Two years back, the report of a sub-committee of investigators of the U.S. Homeland Security and Government Affairs was ringing the bells of warning to government agencies, raising very worrying issues around their security stance against even the most basic threats. Two years after that report gained much publicity, the same auditors returned with a 2021 report showing nothing changed. America’s data is still at risk, and reporting about it doesn’t seem to make any difference in providing an incentive to fix the underlying issues.
In summary, the tests conducted in 10 Federal Government Departments in the U.S. revealed the existence of 450 critical-risk vulnerabilities and 736 high-risk outstanding flaws. In 60% of the sample accounts tested, employees who left the agencies had their accounts remain active for extended periods of time. Also, thousands of IT devices used in the departments were not even registered or part of their official records.

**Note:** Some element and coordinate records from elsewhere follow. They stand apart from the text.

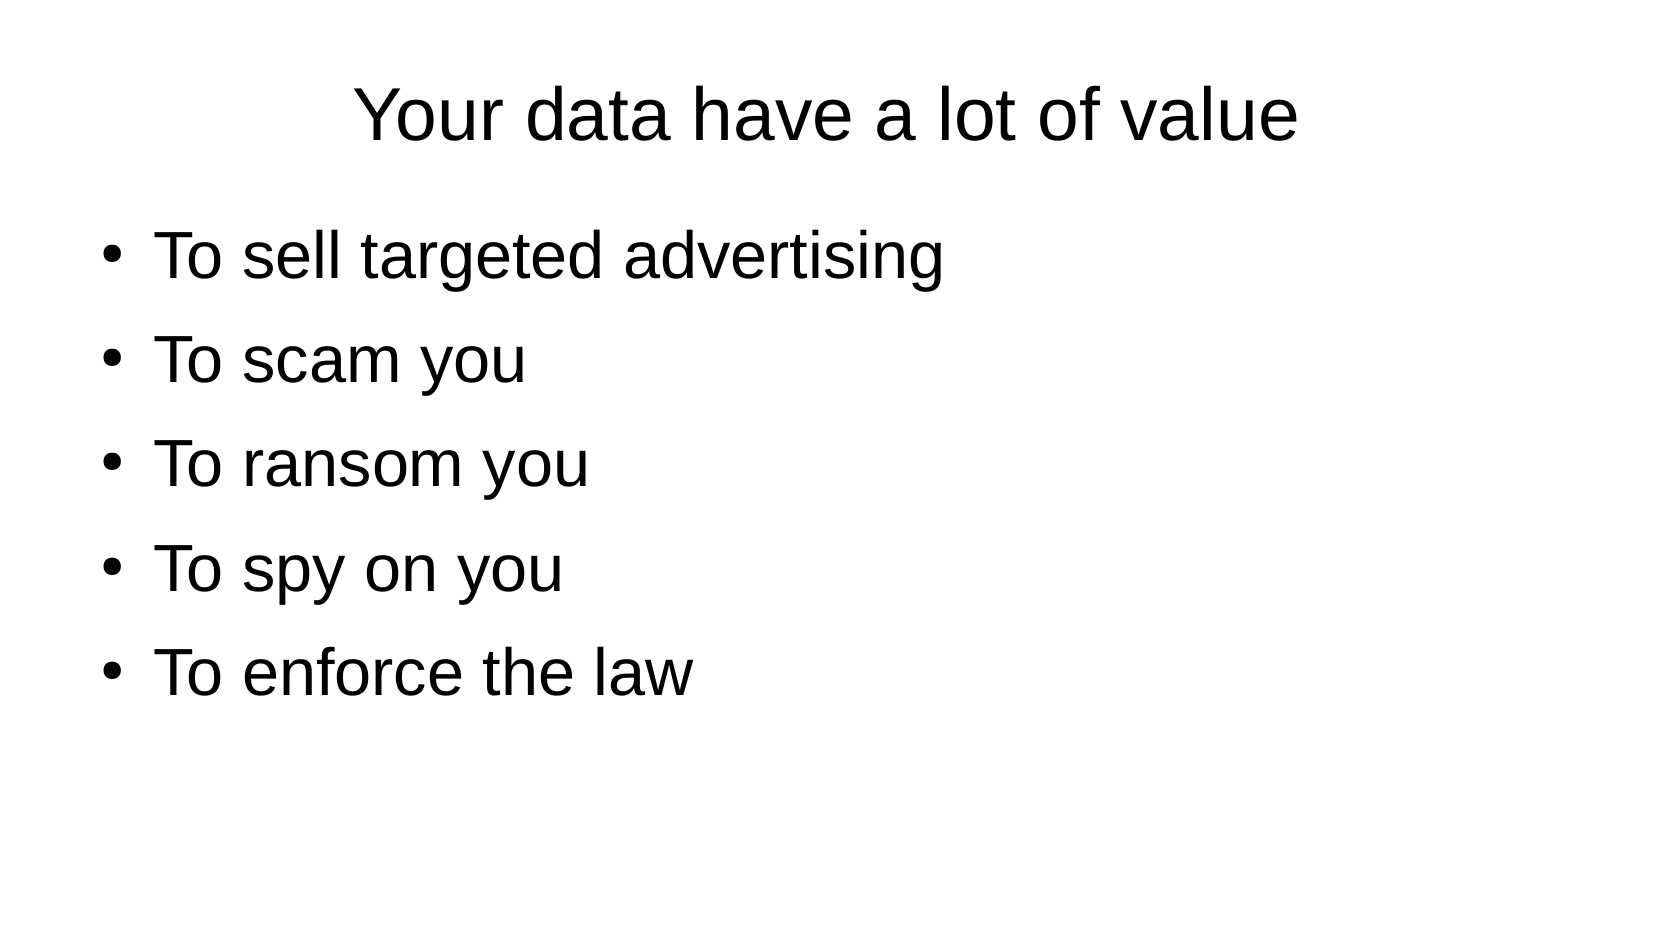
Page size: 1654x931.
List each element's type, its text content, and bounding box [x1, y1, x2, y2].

list To sell targeted advertising To scam you To ransom you To spy on you To enforce the law [82, 217, 1571, 758]
title Your data have a lot of value [82, 37, 1571, 193]
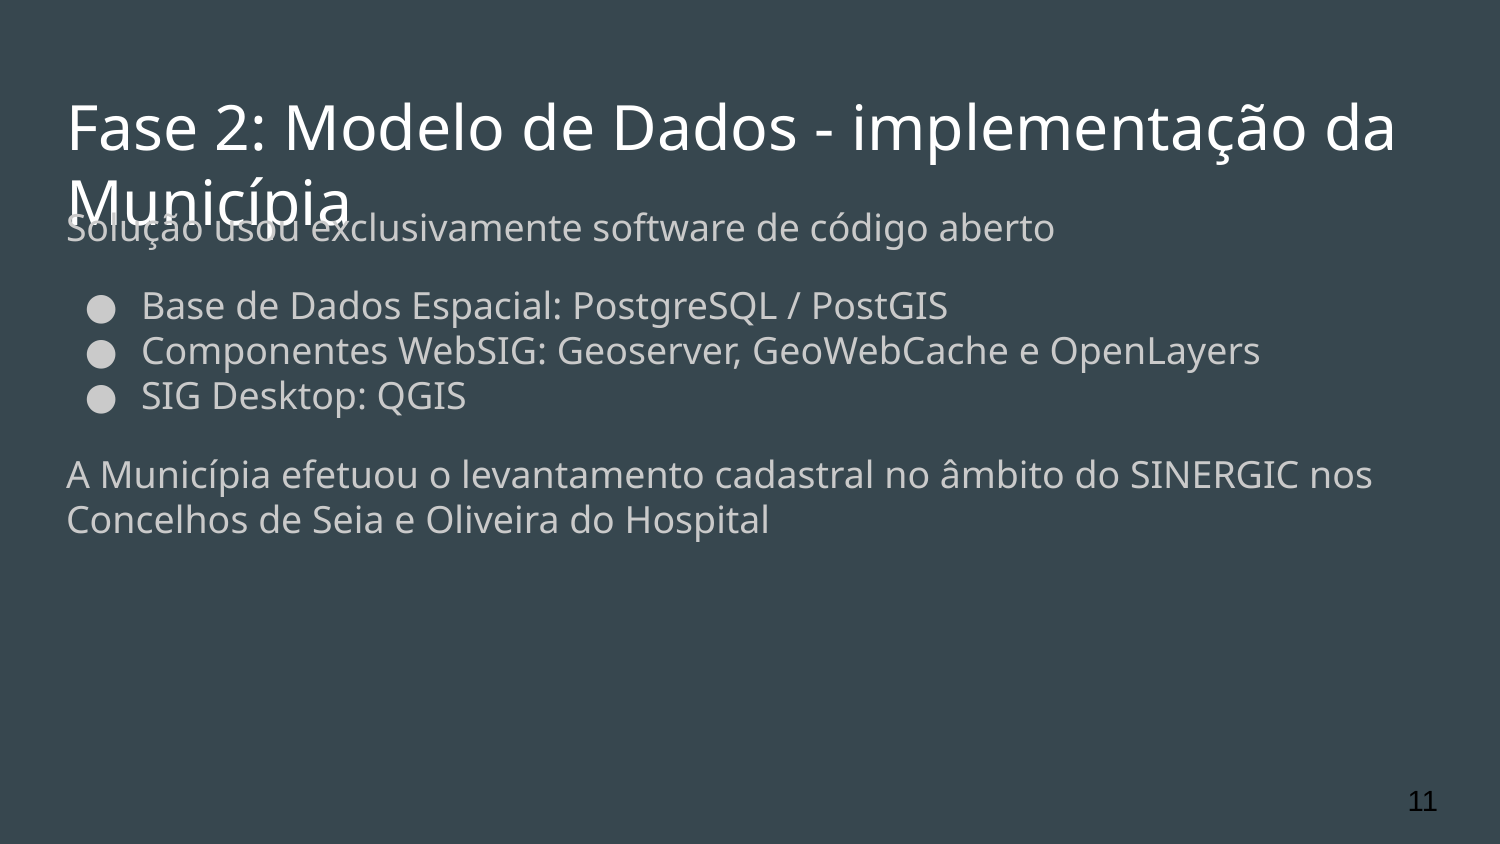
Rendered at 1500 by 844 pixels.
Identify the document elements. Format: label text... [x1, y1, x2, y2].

At least seven agencies were determined to operate unsupported legacy systems, which carry a mind-boggling amount of unpatched vulnerabilities. Finally, data encryption, multi-factor authentication, and limiting user access to information and systems were inconsistently followed or not implemented at all.
The grades given to the departments are shown in the image below. The only one from the federal government that scored a “B” was the Department of Homeland Security, whereas independent agencies did a little bit better in general. The overall score of a “C-”, which is a disheartening result after all these years of investigations, findings, and recommendations.
According to the report, the main problem seems to be the absence of a unified cybersecurity strategy plan to combat the current situation. There’s no single point of accountability for federal cybersecurity, so nobody is burdened with the responsibility to develop and implement strengthening plans. Additionally, the report points out that CISA needs to assume a more central role as the operational lead for federal cybersecurity, and Congress should update the ‘Federal Information Security Modernization Act of 2014’ to reflect the current situation.
Whether or not the efforts and incentives of the Biden administration will have any measurable effects is to be seen in the next report by the DHS, which is expected in 2022. The problems are definitely neither few nor simple to address in a short time, but at least getting those Windows 7 systems finally upgraded to 10 would be a step forward for starters.